INSTRUCTIONS FOR THE TASK - Leaving out every line before the one with "All Available Lectures", write out the rest of the records below exactly.

[Dataset excerpts]

* * * * *

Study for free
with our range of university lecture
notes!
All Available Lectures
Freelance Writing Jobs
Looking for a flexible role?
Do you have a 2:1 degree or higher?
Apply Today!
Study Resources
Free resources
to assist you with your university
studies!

* * * * *

REPLY -
All Available Lectures
Freelance Writing Jobs
Looking for a flexible role?
Do you have a 2:1 degree or higher?
Apply Today!
Study Resources
Free resources
to assist you with your university
studies!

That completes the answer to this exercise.